*** Block opens ***

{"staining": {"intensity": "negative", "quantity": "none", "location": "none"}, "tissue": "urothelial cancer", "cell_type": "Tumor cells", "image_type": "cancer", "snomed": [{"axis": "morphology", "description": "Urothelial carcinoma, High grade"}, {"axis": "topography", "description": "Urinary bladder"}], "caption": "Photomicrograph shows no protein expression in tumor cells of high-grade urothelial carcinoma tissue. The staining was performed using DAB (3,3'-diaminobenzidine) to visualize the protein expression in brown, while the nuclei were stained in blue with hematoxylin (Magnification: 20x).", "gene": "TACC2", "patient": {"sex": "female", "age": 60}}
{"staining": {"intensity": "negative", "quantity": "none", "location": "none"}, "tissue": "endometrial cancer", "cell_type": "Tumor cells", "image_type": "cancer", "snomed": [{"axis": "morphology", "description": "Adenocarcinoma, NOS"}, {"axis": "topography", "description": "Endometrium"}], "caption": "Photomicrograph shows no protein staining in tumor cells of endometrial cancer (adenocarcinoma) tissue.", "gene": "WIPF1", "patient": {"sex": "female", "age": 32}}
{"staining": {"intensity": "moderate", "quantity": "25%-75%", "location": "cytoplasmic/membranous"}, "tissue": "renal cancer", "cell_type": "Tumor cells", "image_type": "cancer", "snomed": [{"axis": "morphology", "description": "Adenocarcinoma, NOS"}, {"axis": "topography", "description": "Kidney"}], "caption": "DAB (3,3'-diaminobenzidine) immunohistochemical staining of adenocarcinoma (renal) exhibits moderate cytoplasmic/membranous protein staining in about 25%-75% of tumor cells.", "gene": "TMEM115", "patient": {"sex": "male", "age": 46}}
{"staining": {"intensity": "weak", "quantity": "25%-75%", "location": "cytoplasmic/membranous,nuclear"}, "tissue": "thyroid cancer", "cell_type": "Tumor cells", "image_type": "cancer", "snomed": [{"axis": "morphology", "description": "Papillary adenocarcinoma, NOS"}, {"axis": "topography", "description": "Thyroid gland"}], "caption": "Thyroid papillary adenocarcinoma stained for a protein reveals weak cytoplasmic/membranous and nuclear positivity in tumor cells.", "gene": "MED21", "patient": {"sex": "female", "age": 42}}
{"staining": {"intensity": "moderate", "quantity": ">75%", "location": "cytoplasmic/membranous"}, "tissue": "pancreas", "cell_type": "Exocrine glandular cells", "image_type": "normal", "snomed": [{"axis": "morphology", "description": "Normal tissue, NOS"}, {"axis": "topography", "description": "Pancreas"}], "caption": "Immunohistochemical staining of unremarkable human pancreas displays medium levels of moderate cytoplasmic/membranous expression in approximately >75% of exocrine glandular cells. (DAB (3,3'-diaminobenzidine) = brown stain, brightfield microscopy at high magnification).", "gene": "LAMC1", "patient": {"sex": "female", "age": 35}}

*** Block closes ***

Task details: Your task is to extract all of the records exactly.

Written solution:
{"staining": {"intensity": "negative", "quantity": "none", "location": "none"}, "tissue": "urothelial cancer", "cell_type": "Tumor cells", "image_type": "cancer", "snomed": [{"axis": "morphology", "description": "Urothelial carcinoma, High grade"}, {"axis": "topography", "description": "Urinary bladder"}], "caption": "Photomicrograph shows no protein expression in tumor cells of high-grade urothelial carcinoma tissue. The staining was performed using DAB (3,3'-diaminobenzidine) to visualize the protein expression in brown, while the nuclei were stained in blue with hematoxylin (Magnification: 20x).", "gene": "TACC2", "patient": {"sex": "female", "age": 60}}
{"staining": {"intensity": "negative", "quantity": "none", "location": "none"}, "tissue": "endometrial cancer", "cell_type": "Tumor cells", "image_type": "cancer", "snomed": [{"axis": "morphology", "description": "Adenocarcinoma, NOS"}, {"axis": "topography", "description": "Endometrium"}], "caption": "Photomicrograph shows no protein staining in tumor cells of endometrial cancer (adenocarcinoma) tissue.", "gene": "WIPF1", "patient": {"sex": "female", "age": 32}}
{"staining": {"intensity": "moderate", "quantity": "25%-75%", "location": "cytoplasmic/membranous"}, "tissue": "renal cancer", "cell_type": "Tumor cells", "image_type": "cancer", "snomed": [{"axis": "morphology", "description": "Adenocarcinoma, NOS"}, {"axis": "topography", "description": "Kidney"}], "caption": "DAB (3,3'-diaminobenzidine) immunohistochemical staining of adenocarcinoma (renal) exhibits moderate cytoplasmic/membranous protein staining in about 25%-75% of tumor cells.", "gene": "TMEM115", "patient": {"sex": "male", "age": 46}}
{"staining": {"intensity": "weak", "quantity": "25%-75%", "location": "cytoplasmic/membranous,nuclear"}, "tissue": "thyroid cancer", "cell_type": "Tumor cells", "image_type": "cancer", "snomed": [{"axis": "morphology", "description": "Papillary adenocarcinoma, NOS"}, {"axis": "topography", "description": "Thyroid gland"}], "caption": "Thyroid papillary adenocarcinoma stained for a protein reveals weak cytoplasmic/membranous and nuclear positivity in tumor cells.", "gene": "MED21", "patient": {"sex": "female", "age": 42}}
{"staining": {"intensity": "moderate", "quantity": ">75%", "location": "cytoplasmic/membranous"}, "tissue": "pancreas", "cell_type": "Exocrine glandular cells", "image_type": "normal", "snomed": [{"axis": "morphology", "description": "Normal tissue, NOS"}, {"axis": "topography", "description": "Pancreas"}], "caption": "Immunohistochemical staining of unremarkable human pancreas displays medium levels of moderate cytoplasmic/membranous expression in approximately >75% of exocrine glandular cells. (DAB (3,3'-diaminobenzidine) = brown stain, brightfield microscopy at high magnification).", "gene": "LAMC1", "patient": {"sex": "female", "age": 35}}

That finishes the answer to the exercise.